**TASK INSTRUCTIONS:** In the entries below, find the string "custom" and return each line holding it.

**RECORDED DATA:**
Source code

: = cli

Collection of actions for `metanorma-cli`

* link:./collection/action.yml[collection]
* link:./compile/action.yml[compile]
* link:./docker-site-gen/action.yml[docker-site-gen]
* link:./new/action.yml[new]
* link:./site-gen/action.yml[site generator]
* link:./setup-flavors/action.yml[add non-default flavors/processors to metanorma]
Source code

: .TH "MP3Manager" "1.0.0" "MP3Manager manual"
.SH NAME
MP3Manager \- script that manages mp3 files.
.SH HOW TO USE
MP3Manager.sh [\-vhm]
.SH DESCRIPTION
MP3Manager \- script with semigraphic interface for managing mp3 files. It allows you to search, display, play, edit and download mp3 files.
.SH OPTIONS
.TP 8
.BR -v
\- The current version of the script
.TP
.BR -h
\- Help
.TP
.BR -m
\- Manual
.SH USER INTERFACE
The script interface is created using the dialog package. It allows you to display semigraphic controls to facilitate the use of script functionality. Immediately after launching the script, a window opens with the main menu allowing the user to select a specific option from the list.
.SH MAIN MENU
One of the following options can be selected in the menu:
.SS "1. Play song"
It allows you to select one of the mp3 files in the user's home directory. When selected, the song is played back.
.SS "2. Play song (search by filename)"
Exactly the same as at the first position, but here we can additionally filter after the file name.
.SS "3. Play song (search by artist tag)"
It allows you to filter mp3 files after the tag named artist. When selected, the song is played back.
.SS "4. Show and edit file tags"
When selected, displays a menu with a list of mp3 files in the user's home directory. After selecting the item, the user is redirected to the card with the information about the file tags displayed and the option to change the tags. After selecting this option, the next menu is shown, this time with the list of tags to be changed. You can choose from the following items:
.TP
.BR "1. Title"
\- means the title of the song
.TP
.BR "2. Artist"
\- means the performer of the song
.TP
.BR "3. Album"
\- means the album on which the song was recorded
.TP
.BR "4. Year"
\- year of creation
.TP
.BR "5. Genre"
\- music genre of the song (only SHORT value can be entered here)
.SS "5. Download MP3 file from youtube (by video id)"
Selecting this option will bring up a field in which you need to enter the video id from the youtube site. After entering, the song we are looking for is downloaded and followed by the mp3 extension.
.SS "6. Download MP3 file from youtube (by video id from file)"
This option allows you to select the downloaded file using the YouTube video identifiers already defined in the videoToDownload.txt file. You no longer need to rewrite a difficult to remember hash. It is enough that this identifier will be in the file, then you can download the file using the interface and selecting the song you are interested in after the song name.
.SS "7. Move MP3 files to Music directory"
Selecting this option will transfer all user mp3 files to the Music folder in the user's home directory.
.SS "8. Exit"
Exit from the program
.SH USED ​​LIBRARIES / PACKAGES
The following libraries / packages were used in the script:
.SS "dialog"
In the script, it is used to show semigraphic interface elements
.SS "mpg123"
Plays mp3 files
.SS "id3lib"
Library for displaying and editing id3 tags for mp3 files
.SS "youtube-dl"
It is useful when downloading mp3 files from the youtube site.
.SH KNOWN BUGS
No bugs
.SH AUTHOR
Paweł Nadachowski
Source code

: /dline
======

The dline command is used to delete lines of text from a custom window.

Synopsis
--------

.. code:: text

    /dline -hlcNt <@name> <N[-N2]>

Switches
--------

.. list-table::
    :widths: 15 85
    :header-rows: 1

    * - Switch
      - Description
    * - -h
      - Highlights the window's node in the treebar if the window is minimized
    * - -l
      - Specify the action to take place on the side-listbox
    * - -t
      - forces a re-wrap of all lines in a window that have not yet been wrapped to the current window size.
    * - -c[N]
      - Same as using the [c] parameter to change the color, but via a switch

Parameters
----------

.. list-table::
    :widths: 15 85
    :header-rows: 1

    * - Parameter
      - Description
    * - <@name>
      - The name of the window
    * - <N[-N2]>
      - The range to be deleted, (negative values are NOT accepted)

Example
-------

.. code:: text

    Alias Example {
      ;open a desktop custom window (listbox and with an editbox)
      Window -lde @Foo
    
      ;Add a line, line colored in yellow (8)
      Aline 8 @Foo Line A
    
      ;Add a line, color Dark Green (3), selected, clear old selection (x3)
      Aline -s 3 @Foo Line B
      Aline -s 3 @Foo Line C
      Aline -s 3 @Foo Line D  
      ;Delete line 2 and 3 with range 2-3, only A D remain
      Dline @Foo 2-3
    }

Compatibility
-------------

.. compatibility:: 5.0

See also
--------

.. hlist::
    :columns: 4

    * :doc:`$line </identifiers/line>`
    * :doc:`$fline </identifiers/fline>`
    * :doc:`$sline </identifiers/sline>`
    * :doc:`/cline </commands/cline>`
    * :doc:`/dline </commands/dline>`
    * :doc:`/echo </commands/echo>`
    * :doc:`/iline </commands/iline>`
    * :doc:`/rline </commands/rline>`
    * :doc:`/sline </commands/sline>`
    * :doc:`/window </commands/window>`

**ANSWER SECTION:**
The dline command is used to delete lines of text from a custom window.
      ;open a desktop custom window (listbox and with an editbox)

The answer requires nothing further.